Monday, 21 March 2016

Skunk Cabbage: The sweet stench of spring

One of the earliest flowering spring wildflowers is also the stinkiest - Skunk Cabbage (Symplocarpus foetidus). My family and I make an annual trip in early spring to one of a couple of specific spots in the Credit Valley of Mississauga (write a comment below if you would like the specific location) to behold the beauty and the stench of this plant from the Arum family. We just made our trip this past Saturday (March 19) and many plants were in various stages of bloom. More on the smell shortly, but let me first describe this unusual plant a little more so you can recognize it when you come across it.
The spathe of the Skunk Cabbage
Skunk Cabbage is not your typical spring wildflower. Like all plants in the Arum family the most visible part of the "flower" is not actually the flower, but instead a hood-like structure called a spathe (the mottled dark red structure shown above) covering a cluster of flowers on a thick, fleshy structure called a spadix.
Part of the spathe removed to show the spadix (cluster of flowers)
These plants prefer wet seepy soils where the flowers emerge even when there is snow on the ground. They flower for 2-3 weeks and before the flowers senesce the leaves start to emerge as green pillars up out of the mud. By late spring the leaves unfurl to form large shield-shaped green umbrellas that last through the summer, typically in the shade of larger trees above.
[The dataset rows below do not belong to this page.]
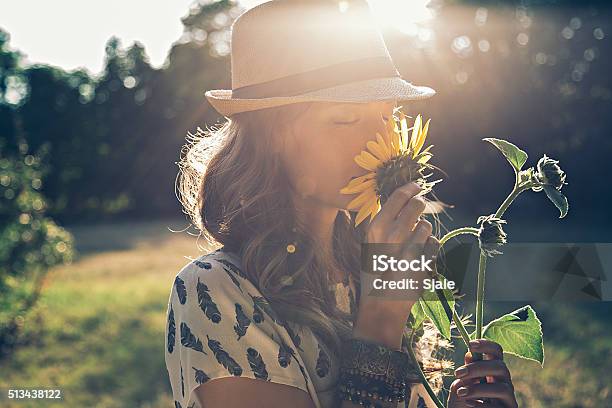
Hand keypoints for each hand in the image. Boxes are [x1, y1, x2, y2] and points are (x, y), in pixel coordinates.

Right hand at [351, 182, 439, 348]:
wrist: (380, 306)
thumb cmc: (375, 273)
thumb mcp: (370, 246)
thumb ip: (384, 223)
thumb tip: (403, 199)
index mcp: (375, 229)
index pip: (398, 197)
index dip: (410, 188)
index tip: (417, 185)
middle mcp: (391, 236)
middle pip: (417, 206)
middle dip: (420, 207)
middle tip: (419, 209)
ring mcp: (408, 249)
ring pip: (426, 226)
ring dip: (423, 231)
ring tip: (412, 244)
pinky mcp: (423, 263)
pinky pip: (434, 244)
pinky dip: (430, 249)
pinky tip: (418, 259)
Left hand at [447, 339, 517, 407]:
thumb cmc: (462, 401)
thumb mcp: (459, 386)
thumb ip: (466, 373)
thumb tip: (470, 355)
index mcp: (492, 370)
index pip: (497, 352)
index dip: (487, 344)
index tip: (470, 344)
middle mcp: (503, 381)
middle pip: (501, 367)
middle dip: (477, 368)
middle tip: (458, 373)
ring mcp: (508, 397)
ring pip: (503, 388)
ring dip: (479, 389)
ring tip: (461, 393)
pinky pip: (499, 406)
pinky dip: (482, 404)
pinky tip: (468, 403)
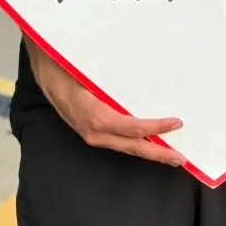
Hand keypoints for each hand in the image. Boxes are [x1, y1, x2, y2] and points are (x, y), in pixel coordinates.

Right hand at [26, 40, 183, 165]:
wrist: (44, 69)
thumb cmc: (68, 66)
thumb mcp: (91, 72)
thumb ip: (113, 82)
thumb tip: (143, 79)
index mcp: (95, 116)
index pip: (133, 128)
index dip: (156, 128)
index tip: (176, 123)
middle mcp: (94, 130)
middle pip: (133, 146)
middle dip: (158, 154)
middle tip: (181, 159)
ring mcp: (91, 134)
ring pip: (125, 147)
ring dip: (148, 151)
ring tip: (169, 154)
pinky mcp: (90, 132)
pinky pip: (117, 141)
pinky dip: (134, 143)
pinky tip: (147, 141)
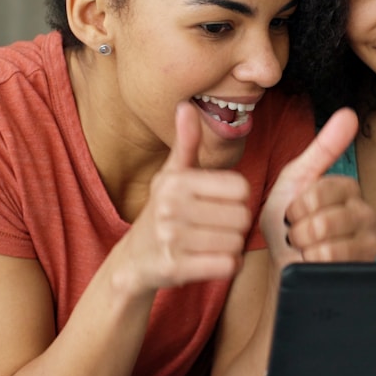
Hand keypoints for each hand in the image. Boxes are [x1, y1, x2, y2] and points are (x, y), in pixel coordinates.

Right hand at [113, 102, 252, 294]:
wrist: (134, 259)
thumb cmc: (162, 212)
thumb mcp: (172, 176)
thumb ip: (186, 143)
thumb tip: (185, 107)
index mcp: (177, 181)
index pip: (240, 187)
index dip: (237, 199)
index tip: (220, 203)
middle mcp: (171, 207)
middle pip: (242, 216)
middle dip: (236, 225)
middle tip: (217, 227)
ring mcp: (171, 239)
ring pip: (236, 243)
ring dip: (231, 246)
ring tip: (212, 243)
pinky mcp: (175, 269)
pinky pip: (227, 265)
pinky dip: (227, 265)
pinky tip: (212, 260)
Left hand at [262, 108, 375, 265]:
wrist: (282, 265)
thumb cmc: (287, 223)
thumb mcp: (294, 180)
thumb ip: (323, 148)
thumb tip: (349, 113)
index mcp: (346, 188)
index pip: (321, 190)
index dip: (298, 205)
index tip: (293, 211)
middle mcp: (364, 211)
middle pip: (325, 219)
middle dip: (300, 230)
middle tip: (299, 233)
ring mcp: (368, 239)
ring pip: (330, 242)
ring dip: (305, 248)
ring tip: (306, 247)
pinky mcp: (366, 264)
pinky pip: (334, 262)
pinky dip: (313, 263)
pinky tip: (315, 262)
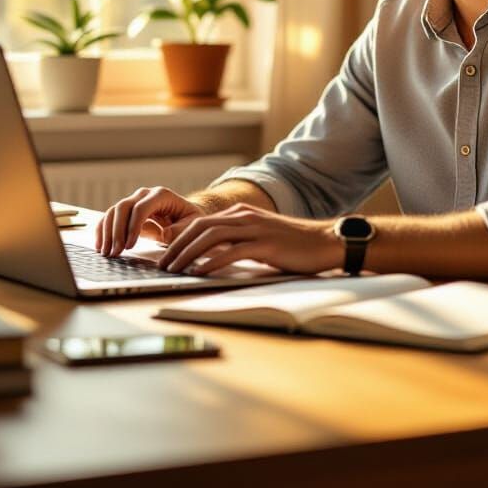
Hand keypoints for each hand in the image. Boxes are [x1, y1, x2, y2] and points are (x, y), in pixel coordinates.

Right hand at [95, 187, 203, 256]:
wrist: (185, 215)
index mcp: (161, 195)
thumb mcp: (191, 224)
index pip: (141, 208)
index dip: (133, 227)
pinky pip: (109, 218)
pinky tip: (100, 246)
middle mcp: (144, 194)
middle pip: (123, 207)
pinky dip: (103, 231)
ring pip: (113, 212)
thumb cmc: (189, 219)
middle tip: (115, 252)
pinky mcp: (126, 211)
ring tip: (107, 253)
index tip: (130, 246)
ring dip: (107, 233)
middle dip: (117, 231)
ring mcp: (133, 200)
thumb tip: (164, 234)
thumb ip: (180, 230)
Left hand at [157, 204, 339, 275]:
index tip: (165, 255)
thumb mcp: (260, 238)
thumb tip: (211, 257)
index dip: (179, 237)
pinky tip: (199, 273)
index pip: (201, 222)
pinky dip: (212, 262)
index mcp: (241, 214)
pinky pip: (232, 251)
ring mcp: (255, 228)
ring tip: (173, 270)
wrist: (325, 241)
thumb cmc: (294, 245)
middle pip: (200, 227)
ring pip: (211, 237)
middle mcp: (244, 216)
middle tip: (161, 265)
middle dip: (176, 246)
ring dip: (188, 254)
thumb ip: (237, 242)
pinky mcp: (265, 244)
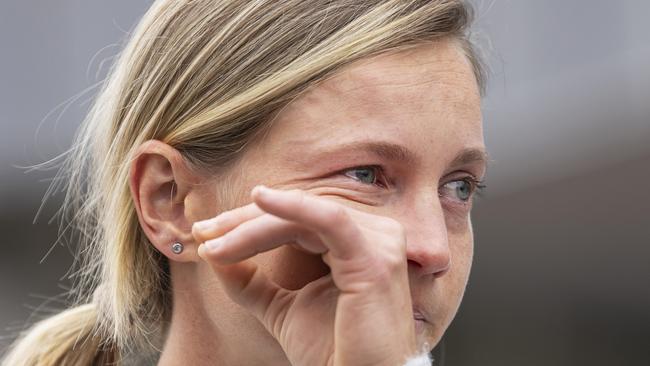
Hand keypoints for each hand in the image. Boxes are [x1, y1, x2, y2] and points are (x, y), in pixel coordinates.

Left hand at [192, 186, 417, 365]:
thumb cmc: (332, 353)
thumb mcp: (282, 309)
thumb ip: (251, 282)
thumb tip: (212, 253)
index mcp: (357, 242)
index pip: (298, 219)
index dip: (249, 223)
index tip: (206, 236)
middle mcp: (374, 236)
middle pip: (300, 211)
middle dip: (245, 220)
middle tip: (203, 232)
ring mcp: (379, 244)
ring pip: (305, 216)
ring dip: (253, 225)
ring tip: (215, 240)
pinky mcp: (374, 258)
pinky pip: (329, 221)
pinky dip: (293, 208)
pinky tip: (260, 199)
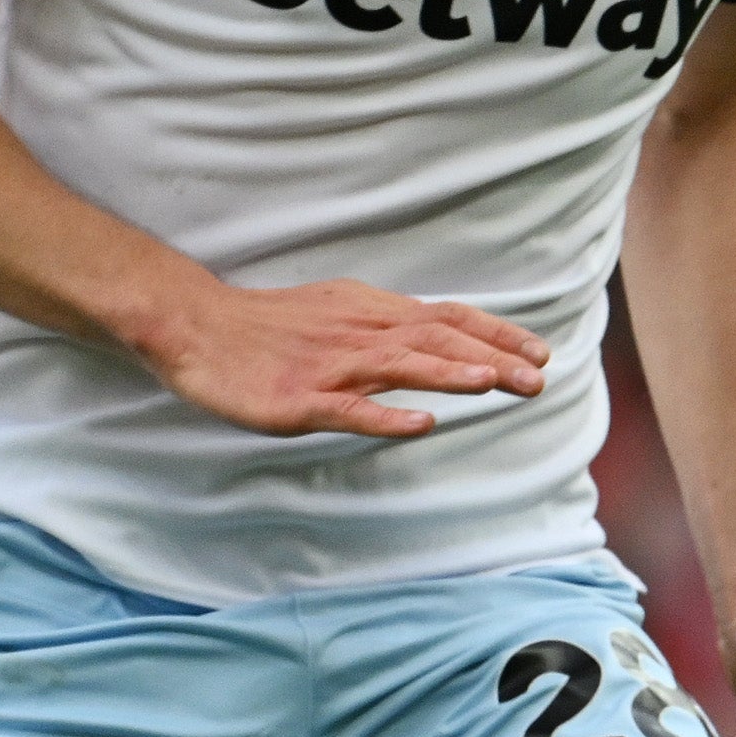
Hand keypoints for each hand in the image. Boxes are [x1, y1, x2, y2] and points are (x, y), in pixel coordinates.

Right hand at [137, 276, 546, 439]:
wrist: (193, 325)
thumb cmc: (269, 325)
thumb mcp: (339, 312)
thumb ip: (390, 325)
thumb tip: (445, 334)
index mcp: (370, 313)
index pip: (446, 318)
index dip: (495, 334)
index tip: (541, 352)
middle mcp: (358, 334)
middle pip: (434, 340)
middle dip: (491, 357)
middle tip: (539, 378)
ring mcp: (327, 367)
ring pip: (397, 365)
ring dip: (448, 374)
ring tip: (494, 382)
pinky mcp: (297, 399)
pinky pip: (347, 408)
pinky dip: (386, 416)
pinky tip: (421, 424)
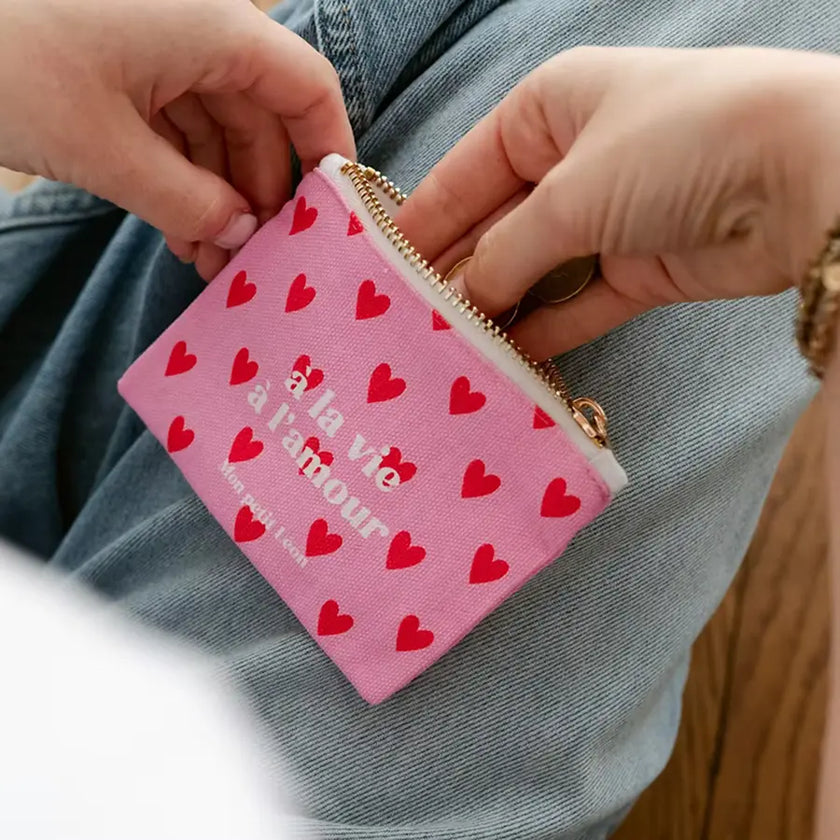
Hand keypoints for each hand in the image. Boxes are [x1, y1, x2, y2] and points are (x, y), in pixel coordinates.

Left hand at [0, 0, 353, 278]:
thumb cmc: (4, 61)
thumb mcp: (106, 148)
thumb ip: (190, 200)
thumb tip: (242, 236)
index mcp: (212, 27)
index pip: (306, 87)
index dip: (328, 153)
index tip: (332, 219)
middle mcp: (196, 31)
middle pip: (261, 119)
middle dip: (260, 196)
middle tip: (251, 263)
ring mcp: (157, 48)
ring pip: (217, 131)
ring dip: (218, 199)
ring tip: (208, 261)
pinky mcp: (122, 67)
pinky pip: (174, 129)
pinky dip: (181, 181)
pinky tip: (179, 231)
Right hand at [397, 46, 839, 358]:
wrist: (802, 175)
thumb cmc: (677, 145)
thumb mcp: (569, 193)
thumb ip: (503, 255)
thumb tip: (454, 305)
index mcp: (545, 111)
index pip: (462, 175)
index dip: (419, 226)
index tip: (373, 275)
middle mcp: (571, 161)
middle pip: (493, 228)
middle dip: (453, 278)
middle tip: (403, 330)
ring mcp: (606, 218)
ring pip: (531, 273)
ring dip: (494, 313)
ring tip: (442, 355)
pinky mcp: (637, 270)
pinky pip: (572, 306)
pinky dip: (540, 333)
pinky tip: (500, 362)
Young Skunk Cabbage leaves in mid-spring (wikipedia.org). (cc) 
These plants have many fantastically unusual features. The most stunning is the smell. It isn't so strong to cause you to want to run from the forest for want of fresh air. In my case I really need to get my nose right in the flower to smell it. To me the flower smells slightly foul, like a dead squirrel left to rot for 1-2 weeks; incidentally, there was a dead squirrel near these plants, which didn't improve the aroma. My 7-year-old son described the flower's smell as vinegar; I'm not sure where he got that from. My 10 year-old daughter described it as being like lemon juice, whereas my wife said "skunky", which might be closest to the mark. 

Regardless, there is no question there is a stench, which leaves us with the question - What is with that smell? That smell is a complex blend of chemicals (ref 1, ref 2) believed to be the sweet perfume that attracts pollinators of the carrion-eating kind. That is right, flesh flies (Sarcophagidae) and carrion beetles (Silphidae) are attracted to the flowers. They are likely fooled by both the scent and the colour, thinking that they've found a dead animal ripe enough to provide the meal for their maggot babies. "Gross" you say? Well, that's nature and some of the most amazing biology of a wildflower that exists anywhere, although there are some other fantastical wildflower stories that I might tell another time if I come across them on the trail.

Before I finish this post I would be remiss if I didn't share with you one more amazing thing about this plant. The flowers generate heat - they are endothermic - a condition they share with mammals and birds. The spathe and spadix can be us much as 25C above ambient temperatures, making it possible for this plant to develop its flowers, facilitate pollination, and develop seeds and fruits even at sub-0C temperatures.